Poucas semanas antes do primeiro turno, no entanto, Marine Le Pen, do “Rassemblement National”, passou a subir nas sondagens e se aproximou de Macron. Aproveitando-se de certo descaso do incumbente, e ardilosamente associando-o a um ar de pretensa arrogância, própria da elite empresarial-financeira, desvinculada dos problemas mundanos, ela passou a ganhar cada vez mais adeptos. O discurso era certeiro e preciso: o custo de vida excessivo. Algo que um ex-banqueiro formado nas prestigiosas escolas da França com certeza não poderia jamais compreender de maneira vívida e concreta na sua essência. A súbita ascensão de Le Pen foi suficiente, no entanto, para tirar Macron do gabinete e lançá-lo às ruas. Ele passou a sorridentemente circular pela França, percorrer os bairros, conversar com o povo.

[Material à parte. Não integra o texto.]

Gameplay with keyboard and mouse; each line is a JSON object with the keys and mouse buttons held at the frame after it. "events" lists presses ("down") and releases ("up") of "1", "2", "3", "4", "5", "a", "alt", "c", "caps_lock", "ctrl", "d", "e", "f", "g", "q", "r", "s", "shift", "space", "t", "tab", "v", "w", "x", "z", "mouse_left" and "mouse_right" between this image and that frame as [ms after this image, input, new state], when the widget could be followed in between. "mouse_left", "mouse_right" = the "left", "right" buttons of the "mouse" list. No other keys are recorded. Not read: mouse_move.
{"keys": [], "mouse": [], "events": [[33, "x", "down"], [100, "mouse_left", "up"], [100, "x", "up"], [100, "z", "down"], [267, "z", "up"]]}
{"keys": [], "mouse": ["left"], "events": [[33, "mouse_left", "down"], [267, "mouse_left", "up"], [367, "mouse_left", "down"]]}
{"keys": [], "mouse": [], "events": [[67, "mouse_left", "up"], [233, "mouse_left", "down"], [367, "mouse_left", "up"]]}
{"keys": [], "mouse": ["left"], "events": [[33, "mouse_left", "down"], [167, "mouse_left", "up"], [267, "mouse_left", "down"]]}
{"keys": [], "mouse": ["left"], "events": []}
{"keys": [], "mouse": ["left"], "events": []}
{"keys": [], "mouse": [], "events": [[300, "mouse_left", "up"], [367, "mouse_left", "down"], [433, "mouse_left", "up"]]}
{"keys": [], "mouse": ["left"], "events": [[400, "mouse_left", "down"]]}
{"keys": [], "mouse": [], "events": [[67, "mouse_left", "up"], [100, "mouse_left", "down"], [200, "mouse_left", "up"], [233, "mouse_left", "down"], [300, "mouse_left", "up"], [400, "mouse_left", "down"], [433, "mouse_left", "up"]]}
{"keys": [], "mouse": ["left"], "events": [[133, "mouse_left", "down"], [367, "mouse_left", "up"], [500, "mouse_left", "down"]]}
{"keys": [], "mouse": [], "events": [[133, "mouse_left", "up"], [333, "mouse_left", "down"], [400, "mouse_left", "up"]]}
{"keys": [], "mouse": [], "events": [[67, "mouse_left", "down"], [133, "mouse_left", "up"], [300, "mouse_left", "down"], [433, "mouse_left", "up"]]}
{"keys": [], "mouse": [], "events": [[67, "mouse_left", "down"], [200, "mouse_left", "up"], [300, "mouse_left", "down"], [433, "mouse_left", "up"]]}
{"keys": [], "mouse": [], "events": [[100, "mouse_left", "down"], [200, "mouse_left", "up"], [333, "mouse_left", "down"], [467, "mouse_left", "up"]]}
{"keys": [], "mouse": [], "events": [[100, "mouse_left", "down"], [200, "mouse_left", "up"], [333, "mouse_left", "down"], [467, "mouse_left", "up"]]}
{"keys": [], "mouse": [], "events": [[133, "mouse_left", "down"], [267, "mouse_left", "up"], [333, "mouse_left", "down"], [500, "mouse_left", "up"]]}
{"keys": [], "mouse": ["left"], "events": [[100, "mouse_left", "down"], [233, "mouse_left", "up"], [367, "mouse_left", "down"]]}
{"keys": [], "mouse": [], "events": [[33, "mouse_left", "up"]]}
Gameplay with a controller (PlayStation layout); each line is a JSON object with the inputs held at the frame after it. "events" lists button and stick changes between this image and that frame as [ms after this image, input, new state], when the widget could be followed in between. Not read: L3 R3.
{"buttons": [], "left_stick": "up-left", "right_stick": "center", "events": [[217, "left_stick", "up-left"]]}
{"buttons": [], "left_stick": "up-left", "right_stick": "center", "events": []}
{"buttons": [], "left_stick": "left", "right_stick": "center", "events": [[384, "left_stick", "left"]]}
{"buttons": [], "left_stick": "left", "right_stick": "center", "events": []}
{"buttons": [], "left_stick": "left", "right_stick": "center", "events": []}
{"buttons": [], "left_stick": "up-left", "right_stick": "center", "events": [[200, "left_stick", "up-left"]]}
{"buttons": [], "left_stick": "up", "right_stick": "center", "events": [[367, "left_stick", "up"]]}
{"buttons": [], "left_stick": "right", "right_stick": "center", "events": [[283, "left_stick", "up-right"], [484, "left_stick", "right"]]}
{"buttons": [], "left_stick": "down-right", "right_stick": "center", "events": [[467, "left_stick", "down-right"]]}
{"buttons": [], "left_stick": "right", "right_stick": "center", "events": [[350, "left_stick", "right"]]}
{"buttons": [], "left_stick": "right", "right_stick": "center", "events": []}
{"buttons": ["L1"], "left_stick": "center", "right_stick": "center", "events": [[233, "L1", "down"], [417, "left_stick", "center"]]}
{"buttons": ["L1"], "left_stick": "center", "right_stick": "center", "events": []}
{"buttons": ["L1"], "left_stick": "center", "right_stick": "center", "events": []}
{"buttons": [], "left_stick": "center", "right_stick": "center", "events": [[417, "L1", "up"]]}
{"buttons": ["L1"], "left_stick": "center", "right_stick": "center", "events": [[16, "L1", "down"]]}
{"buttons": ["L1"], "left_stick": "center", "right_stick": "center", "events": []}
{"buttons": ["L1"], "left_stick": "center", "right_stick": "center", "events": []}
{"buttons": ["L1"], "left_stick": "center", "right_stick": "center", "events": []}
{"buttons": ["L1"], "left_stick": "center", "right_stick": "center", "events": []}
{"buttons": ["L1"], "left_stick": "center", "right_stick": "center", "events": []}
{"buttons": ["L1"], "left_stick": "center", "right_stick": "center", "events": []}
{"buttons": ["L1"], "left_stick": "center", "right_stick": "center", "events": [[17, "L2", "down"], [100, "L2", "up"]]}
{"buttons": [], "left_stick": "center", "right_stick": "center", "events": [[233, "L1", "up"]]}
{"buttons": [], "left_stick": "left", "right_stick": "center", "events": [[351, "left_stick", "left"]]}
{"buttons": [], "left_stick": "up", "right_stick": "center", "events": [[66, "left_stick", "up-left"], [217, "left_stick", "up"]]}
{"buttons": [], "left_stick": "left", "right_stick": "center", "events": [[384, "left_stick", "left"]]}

O segundo turno, mais uma vez opôs na França a extrema-direita ao centro, exatamente como 5 anos antes. Dessa vez, no entanto, as sondagens davam vantagem muito mais apertada a Macron: 4 pontos percentuais. Mais preocupante, entretanto, é que os votos do terceiro colocado – Jean-Luc Melenchon – de extrema-esquerda, não estavam necessariamente indo para onde seria natural: o centro. Muitos dos eleitores de Melenchon ou declaravam preferência pela abstenção, ou, por incrível que pareça, rumavam para o extremo oposto. Por mais paradoxal que pareça, o fenômeno faz sentido. Tal como os eleitores de Le Pen, os de Melenchon sentem-se excluídos do recente processo de crescimento francês. Também são contra o aumento da idade mínima para aposentadoria, demandam maior proteção do Estado e julgam ser necessário proteger alguns setores da economia da concorrência estrangeira, processo que Marine carinhosamente alcunhou de patriotismo econômico. Valorizemos a economia local, preconizava Le Pen.

Para a felicidade do projeto europeu, não foi dessa vez que a extrema-direita levou a vitória. Mas o resultado deixa importantes lições. Primeiro, é notória e indiscutível a ascensão do radicalismo conservador na França. Se contra Jacques Chirac, 20 anos antes, o risco de ter o pai de Le Pen, Jean Marie, mobilizou 80% dos franceses para negarem a ascensão da extrema-direita, dessa vez foram somente 58%. O crescimento tem raízes no descrédito dos mecanismos políticos tradicionais, no aumento da desigualdade no país e no déficit democrático atribuído à União Europeia, fenômeno segundo o qual os cidadãos não se veem coerentemente representados em suas demandas cotidianas pela longínqua e árida burocracia de Bruxelas.

‘Para a felicidade do projeto europeu, não foi dessa vez que a extrema-direita levou a vitória’

A segunda lição é que, se o governo Macron nos seus primeiros cinco anos rumou mais à direita para realizar suas reformas e se distanciou da esquerda, e de maior intervencionismo estatal, talvez tenha que fazer o oposto agora, para não ficar isolado e perder ainda mais popularidade frente a uma população cada vez mais inquieta e cética. O desafio é como realizar isso, com o crescente déficit fiscal e a urgente necessidade de saneamento das contas públicas.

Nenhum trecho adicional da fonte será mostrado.